**Your task:** Which lines in the material below contain the word "their"? Collect every one of them, treating uppercase and lowercase letters as different.

[Data shown — start]

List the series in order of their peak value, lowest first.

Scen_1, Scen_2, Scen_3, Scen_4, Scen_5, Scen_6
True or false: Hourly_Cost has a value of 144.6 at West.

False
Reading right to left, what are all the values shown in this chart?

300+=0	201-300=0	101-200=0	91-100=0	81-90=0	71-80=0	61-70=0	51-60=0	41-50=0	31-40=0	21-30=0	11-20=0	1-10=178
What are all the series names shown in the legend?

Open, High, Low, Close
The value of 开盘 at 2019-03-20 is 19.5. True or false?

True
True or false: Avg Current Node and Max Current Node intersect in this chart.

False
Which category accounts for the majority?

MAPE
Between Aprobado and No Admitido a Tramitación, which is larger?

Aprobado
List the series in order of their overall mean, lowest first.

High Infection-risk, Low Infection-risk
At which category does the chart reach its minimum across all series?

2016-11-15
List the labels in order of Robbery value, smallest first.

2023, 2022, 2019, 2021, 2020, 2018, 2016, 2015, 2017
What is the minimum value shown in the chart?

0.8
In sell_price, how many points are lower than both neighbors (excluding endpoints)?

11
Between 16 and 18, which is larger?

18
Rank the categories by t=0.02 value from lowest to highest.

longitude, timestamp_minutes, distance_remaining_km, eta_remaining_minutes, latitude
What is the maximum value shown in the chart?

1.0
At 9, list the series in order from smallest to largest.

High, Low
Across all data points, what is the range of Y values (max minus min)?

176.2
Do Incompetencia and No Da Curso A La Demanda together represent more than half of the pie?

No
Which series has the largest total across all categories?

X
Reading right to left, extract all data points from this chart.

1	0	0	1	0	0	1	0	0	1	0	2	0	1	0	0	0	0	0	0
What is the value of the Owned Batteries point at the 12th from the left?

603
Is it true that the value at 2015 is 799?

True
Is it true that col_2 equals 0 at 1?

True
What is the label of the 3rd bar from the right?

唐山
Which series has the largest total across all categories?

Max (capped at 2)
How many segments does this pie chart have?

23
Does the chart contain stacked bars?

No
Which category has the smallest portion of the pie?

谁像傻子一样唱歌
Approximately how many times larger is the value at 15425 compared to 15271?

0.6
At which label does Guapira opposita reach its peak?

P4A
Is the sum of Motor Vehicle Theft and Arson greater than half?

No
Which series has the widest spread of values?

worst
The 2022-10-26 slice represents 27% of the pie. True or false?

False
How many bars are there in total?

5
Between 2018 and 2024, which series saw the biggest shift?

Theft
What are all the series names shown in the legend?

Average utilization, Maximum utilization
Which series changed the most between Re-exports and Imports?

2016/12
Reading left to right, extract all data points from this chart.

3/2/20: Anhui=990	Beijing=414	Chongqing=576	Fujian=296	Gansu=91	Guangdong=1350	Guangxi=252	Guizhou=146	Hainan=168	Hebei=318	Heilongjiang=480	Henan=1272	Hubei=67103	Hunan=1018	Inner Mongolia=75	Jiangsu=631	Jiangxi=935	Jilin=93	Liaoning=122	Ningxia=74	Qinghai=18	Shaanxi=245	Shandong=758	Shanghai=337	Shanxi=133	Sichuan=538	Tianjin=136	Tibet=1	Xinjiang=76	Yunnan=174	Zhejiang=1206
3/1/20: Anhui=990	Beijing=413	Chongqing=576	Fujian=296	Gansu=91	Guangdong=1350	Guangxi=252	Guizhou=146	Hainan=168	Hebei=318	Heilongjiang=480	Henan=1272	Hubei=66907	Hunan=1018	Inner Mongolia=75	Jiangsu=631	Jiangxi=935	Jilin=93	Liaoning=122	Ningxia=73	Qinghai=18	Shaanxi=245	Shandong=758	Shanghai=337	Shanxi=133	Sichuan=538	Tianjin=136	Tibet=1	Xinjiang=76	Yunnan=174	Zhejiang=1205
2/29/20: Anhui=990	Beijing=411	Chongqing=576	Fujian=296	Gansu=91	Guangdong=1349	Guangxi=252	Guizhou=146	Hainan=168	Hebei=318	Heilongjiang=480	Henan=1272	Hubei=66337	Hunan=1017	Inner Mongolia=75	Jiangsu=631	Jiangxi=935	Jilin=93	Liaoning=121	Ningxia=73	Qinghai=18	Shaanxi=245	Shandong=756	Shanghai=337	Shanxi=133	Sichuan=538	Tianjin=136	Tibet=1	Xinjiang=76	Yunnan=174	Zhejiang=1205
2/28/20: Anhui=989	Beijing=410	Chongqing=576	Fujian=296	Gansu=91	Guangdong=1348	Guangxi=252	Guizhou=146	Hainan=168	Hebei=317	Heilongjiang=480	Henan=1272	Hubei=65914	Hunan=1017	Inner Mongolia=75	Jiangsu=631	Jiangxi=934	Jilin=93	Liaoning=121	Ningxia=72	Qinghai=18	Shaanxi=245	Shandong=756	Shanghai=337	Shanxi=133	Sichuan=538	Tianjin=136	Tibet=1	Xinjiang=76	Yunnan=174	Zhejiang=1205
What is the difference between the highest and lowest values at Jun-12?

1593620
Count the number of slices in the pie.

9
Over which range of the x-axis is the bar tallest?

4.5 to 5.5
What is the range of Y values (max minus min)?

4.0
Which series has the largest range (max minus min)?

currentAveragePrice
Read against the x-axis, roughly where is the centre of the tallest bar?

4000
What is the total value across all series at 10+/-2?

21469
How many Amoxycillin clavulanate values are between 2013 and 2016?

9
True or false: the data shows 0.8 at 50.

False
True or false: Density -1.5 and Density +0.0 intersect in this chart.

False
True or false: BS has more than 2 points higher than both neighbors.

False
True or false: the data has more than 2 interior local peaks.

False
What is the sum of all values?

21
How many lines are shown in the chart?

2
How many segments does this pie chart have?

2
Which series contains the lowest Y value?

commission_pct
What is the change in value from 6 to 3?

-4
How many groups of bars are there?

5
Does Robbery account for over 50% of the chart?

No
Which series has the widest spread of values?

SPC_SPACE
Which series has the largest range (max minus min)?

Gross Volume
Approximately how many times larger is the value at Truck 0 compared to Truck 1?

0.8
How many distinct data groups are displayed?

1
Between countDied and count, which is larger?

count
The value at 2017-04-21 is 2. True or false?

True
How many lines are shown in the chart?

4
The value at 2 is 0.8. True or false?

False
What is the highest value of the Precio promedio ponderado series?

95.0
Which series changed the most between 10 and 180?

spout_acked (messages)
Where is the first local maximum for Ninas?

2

[Data shown — finish]

**Solved problem:**
List the series in order of their peak value, lowest first.
List the series in order of their overall mean, lowest first.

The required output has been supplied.